Admin UI extensions session tokens are inconsistent with other UI extensions libraries

[patryk-smc]

Hey, I have been working on Admin UI extensions for the last couple of days and found some inconsistencies with other parts of Shopify which I found a bit frustrating.

Documentation says:

Source: https://shopify.dev/docs/api/admin-extensions/2024-07#app-authentication

This means, that I can only send authenticated requests to my app domain or its subdomains.

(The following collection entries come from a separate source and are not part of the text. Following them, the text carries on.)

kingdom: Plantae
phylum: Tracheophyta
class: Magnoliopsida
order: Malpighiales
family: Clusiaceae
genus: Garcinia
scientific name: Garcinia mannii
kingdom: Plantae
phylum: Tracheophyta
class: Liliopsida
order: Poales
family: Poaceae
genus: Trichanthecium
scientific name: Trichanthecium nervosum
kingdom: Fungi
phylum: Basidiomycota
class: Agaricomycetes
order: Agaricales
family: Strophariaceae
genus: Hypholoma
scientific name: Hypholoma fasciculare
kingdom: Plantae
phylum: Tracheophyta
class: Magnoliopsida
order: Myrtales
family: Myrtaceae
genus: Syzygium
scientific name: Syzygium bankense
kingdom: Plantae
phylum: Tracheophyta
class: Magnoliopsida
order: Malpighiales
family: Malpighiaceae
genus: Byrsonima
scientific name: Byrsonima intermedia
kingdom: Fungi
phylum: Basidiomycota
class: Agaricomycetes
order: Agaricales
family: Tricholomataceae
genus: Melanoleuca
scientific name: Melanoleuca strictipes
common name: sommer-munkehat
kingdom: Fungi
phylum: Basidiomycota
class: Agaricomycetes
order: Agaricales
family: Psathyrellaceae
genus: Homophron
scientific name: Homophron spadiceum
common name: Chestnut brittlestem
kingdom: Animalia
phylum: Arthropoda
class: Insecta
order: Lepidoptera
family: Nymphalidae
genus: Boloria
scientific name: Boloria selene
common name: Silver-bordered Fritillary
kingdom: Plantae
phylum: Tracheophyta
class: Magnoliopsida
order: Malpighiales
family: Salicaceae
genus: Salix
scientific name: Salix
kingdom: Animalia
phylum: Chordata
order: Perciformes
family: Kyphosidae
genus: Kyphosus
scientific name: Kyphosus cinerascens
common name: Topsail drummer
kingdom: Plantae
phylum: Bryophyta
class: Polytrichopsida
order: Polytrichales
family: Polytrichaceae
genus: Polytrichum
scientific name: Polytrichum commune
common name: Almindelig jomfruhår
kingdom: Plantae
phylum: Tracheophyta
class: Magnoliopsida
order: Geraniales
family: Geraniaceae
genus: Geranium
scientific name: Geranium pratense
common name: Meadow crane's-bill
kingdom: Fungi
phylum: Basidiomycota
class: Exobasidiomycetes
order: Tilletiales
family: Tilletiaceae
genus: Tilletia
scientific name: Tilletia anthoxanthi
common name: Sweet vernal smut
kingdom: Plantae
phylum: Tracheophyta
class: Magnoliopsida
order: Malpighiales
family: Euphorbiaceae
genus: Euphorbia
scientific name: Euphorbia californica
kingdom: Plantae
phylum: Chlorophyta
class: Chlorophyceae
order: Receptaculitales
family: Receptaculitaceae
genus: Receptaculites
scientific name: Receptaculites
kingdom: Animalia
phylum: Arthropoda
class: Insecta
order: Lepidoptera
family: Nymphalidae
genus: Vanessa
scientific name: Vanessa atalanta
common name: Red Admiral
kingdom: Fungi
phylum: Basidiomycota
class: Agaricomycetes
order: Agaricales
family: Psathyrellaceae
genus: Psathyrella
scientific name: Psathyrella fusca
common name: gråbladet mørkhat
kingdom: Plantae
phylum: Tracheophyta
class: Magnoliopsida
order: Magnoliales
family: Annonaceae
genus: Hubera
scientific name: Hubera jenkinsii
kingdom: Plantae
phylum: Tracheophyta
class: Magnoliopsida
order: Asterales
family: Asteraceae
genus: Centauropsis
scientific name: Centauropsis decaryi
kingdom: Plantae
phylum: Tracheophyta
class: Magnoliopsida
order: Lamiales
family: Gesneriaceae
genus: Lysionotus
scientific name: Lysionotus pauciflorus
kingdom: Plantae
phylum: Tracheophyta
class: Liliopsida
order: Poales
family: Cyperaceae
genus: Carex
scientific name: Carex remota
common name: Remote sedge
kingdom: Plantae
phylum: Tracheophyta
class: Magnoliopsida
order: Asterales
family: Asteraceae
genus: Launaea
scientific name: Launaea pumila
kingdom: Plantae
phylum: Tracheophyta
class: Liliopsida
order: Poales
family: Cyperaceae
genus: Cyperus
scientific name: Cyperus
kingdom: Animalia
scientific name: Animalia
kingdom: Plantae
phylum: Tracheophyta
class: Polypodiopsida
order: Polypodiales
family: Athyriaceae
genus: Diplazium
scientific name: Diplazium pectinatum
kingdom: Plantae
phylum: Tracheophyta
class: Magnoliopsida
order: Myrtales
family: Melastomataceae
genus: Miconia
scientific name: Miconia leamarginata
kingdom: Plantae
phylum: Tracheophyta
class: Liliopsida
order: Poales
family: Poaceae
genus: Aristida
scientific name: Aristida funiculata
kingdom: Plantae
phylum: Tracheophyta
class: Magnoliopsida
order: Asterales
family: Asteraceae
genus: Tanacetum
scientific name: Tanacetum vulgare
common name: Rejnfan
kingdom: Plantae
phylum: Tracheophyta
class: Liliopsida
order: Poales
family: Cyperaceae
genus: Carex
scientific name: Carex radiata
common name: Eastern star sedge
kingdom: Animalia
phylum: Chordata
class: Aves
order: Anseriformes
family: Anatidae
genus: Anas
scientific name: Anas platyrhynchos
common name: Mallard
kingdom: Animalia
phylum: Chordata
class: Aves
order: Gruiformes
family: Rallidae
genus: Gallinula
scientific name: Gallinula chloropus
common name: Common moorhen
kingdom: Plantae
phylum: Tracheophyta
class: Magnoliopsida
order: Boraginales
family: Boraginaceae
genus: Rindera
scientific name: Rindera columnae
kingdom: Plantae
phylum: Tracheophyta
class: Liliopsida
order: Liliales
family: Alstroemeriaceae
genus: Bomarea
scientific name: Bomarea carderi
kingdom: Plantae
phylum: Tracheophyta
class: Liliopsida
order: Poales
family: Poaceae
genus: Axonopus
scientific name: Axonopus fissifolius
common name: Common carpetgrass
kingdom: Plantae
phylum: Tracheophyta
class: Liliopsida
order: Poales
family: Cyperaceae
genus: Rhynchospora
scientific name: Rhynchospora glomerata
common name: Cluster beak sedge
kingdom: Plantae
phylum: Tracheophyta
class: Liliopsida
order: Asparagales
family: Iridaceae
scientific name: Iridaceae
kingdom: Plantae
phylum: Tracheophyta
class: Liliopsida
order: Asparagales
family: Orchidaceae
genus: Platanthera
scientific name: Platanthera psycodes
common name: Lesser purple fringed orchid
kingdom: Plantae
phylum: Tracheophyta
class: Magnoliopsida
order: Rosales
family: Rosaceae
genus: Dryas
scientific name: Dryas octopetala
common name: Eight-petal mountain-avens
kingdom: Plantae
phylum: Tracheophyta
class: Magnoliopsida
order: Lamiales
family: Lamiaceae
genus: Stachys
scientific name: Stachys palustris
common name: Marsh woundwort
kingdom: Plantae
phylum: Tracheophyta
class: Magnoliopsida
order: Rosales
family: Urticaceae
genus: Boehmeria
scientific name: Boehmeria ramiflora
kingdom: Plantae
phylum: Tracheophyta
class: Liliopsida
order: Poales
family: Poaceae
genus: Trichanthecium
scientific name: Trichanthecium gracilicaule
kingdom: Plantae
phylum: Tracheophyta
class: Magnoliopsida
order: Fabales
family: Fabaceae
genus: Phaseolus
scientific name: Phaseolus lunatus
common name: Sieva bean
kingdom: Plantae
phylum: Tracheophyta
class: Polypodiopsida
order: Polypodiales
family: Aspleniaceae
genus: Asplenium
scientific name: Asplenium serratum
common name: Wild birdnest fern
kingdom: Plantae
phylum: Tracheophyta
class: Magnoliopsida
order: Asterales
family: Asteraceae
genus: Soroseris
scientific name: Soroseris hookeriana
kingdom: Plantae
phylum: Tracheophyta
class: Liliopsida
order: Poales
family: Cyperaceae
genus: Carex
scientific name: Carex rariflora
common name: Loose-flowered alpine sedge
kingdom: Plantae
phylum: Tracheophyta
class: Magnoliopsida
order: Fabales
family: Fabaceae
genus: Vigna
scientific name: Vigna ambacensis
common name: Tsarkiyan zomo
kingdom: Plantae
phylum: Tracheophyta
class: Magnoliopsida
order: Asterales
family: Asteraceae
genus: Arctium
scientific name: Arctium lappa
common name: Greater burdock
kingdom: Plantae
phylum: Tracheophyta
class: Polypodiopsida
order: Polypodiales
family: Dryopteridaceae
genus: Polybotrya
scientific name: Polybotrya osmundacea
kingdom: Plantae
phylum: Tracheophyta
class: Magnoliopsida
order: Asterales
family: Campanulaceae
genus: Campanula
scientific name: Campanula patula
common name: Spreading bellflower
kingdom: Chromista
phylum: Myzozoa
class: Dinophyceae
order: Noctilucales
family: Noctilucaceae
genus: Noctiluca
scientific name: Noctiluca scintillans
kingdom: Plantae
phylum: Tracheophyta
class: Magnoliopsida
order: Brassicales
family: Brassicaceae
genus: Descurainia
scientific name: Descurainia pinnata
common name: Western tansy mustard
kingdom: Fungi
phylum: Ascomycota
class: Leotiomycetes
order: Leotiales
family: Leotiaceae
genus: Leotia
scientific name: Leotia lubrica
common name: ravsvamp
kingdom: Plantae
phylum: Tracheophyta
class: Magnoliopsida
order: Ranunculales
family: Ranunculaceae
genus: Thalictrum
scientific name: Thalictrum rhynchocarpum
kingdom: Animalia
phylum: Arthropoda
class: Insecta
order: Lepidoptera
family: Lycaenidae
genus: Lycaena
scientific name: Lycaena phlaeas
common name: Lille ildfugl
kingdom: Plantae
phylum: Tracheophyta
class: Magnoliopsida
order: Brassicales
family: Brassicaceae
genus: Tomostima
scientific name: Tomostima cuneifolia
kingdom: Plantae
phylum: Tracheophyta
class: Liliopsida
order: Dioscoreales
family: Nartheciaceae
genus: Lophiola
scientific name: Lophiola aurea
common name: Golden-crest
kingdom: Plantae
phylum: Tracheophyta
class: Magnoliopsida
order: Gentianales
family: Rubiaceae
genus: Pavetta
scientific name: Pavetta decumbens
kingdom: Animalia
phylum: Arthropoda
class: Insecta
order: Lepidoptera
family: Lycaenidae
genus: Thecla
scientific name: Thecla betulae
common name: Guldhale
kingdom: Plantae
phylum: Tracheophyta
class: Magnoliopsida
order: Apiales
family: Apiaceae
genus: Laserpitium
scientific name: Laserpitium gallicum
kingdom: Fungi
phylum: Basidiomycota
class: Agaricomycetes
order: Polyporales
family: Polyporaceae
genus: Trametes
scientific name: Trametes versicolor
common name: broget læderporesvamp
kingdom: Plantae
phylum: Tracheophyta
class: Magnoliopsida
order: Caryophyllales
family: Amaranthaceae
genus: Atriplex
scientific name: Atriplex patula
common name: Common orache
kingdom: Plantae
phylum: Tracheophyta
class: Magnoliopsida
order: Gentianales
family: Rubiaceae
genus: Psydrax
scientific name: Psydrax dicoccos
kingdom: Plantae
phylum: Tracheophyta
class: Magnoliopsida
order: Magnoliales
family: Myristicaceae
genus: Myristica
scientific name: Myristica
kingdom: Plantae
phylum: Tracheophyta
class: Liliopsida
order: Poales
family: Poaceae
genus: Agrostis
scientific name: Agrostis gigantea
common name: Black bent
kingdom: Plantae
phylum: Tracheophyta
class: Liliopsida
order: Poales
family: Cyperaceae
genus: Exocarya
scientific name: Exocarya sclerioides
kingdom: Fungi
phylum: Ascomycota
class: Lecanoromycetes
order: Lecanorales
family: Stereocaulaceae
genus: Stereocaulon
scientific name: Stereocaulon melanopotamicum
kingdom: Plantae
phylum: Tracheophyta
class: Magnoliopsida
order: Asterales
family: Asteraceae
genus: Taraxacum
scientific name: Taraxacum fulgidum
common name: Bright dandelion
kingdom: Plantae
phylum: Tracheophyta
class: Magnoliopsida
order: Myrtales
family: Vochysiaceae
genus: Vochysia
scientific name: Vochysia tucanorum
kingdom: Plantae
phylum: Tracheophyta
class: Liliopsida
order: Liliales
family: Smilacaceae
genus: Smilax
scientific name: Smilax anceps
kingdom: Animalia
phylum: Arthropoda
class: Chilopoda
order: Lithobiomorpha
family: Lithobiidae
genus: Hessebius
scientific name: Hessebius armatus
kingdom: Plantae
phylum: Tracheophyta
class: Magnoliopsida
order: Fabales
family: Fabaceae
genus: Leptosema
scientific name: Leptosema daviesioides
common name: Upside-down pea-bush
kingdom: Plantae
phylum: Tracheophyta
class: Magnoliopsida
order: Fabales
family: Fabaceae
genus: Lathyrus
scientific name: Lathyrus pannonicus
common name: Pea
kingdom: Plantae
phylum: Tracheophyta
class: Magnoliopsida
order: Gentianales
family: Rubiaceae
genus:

The main problem here: If my app domain is app.myapp.com, I cannot make requests to api.myapp.com because this is not a subdomain of app.myapp.com

How this is solved in other parts of Shopify

Checkout UI Extensions and Customer UI Extensions

give us useSessionToken() hook which returns a token that can be used anywhere in the app, without any domain restrictions.

Source:

• https://shopify.dev/docs/api/checkout-ui-extensions/unstable/apis/session-token
• https://shopify.dev/docs/api/customer-account-ui-extensions/unstable/apis/session-token

App Bridge Library

automatically injects an Authorization header to all requests made to the app URL, similar to Admin UI extensions, however:

• Additional domains can be added with "appOrigins" option
• Automatic addition of Authorization header can be disabled with "disabledFeatures" option
• Token can be also fetched manually, using shopify.idToken()

---

I wanted to suggest either adopting an approach from other UI Extensions or the App Bridge Library. Thank you!

[jplhomer]

@patryk-smc OK I did some digging. Turns out, we do have a utility for this:

const {auth} = useApi(TARGET);

const token = await auth.sessionToken.get();

I'm working on adding this to types and documentation now 👍

[patryk-smc]

Oh well, I did not expect that! Sweet thank you!